Meat Institute opposes GISPSA interim rule
Grain Inspection, Packers and Stockyards Administration rule raises controversy.
Following USDA’s decision to send an interim final Grain Inspection, Packers and Stockyards Administration (GIPSA) rule to the White House Office of Management and Budget (OMB), the North American Meat Institute reiterated its concerns about the proposal in a press release. The Meat Institute stated that research suggests the GIPSA rule could have a multi-billion dollar impact harming consumers, retailers, producers, meat packers and processors alike.
“It is irresponsible for USDA to advance this stale six-year-old rulemaking,” said Meat Institute President and CEO Barry Carpenter in a press release. “The interim final rule as described will open a floodgate of litigation, up-end the established system for marketing cattle, pork and poultry in the US, and add costs at every step along the process from producers to consumers.”
The Meat Institute stated that the interim final rule defies the will of Congress expressed in multiple appropriations measures and signed by the President, it directly circumvents the rulings of eight separate federal appeals courts and is opposed by the largest producer groups in the country.

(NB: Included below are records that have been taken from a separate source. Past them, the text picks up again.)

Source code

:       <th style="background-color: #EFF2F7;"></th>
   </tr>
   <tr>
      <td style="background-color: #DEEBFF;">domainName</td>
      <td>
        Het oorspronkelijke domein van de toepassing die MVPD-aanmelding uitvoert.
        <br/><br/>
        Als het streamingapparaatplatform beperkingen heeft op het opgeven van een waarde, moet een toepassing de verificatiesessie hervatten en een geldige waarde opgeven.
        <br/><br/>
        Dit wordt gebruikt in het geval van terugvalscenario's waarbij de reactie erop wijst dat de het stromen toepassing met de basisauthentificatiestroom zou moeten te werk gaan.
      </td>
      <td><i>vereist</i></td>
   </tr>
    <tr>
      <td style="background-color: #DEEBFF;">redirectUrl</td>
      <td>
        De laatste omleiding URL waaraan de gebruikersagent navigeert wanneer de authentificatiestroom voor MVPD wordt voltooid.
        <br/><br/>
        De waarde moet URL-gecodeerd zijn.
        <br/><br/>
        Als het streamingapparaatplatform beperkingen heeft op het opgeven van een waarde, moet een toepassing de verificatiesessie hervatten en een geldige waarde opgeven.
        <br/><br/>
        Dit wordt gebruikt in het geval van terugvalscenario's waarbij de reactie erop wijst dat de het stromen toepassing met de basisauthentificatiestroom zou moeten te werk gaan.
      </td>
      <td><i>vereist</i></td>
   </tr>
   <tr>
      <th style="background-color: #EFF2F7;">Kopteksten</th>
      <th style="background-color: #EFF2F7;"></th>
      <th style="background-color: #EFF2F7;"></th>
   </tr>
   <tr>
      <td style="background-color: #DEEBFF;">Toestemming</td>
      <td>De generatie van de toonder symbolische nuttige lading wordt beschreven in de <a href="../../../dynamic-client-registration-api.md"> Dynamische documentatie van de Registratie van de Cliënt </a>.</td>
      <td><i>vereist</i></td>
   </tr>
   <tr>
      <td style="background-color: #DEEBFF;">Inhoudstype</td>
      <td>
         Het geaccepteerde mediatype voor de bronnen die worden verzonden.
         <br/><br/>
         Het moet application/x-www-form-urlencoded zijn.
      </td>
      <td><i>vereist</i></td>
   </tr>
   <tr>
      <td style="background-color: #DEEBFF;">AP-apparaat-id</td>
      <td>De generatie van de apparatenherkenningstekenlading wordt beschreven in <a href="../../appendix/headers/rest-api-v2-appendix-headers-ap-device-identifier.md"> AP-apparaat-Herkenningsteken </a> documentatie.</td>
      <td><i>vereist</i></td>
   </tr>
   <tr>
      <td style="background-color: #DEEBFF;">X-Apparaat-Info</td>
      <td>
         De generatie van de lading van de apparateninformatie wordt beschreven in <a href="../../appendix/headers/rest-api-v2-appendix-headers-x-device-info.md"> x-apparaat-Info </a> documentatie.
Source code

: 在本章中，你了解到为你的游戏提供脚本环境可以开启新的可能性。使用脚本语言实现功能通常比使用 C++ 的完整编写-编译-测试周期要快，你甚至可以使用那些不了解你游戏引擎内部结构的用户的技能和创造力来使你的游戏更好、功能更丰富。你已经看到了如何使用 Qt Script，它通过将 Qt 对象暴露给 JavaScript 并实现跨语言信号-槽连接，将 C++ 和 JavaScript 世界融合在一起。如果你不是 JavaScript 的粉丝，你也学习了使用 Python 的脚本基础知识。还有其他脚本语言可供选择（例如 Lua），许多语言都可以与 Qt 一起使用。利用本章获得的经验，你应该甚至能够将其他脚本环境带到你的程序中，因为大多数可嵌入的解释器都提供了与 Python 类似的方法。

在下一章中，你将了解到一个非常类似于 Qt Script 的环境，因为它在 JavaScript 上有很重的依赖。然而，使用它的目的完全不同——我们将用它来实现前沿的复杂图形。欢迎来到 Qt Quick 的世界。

The Meat Institute and several producer groups had requested that USDA reopen the comment period on the 2010 proposed rules to permit additional, current comments based on today’s market conditions. The rules were originally published six years ago and in that time significant changes have occurred in the livestock, meat and poultry sector. New markets have emerged and there is enhanced competition for sourcing livestock for slaughter.
GIPSA and changes in consumer demand
Similarly, demands from retail and foodservice customers for specific animal handling and production requirements such as organic, grass fed, raised without antibiotics and others have created new marketing and business opportunities for poultry and livestock producers and their packer customers. If consistent with what was proposed in 2010, the interim rule undermines these marketing agreements and impacts the availability of these products for consumers.
“Despite the Administration’s promises of transparency, USDA is dusting off a six-year-old proposal that was rejected by Congress through four funding bills, and is foisting an interim final rule on the meat and poultry industry without any meaningful comment process or input from the industry most impacted,” said Carpenter. “This represents Washington, DC, bureaucracy at its worst.”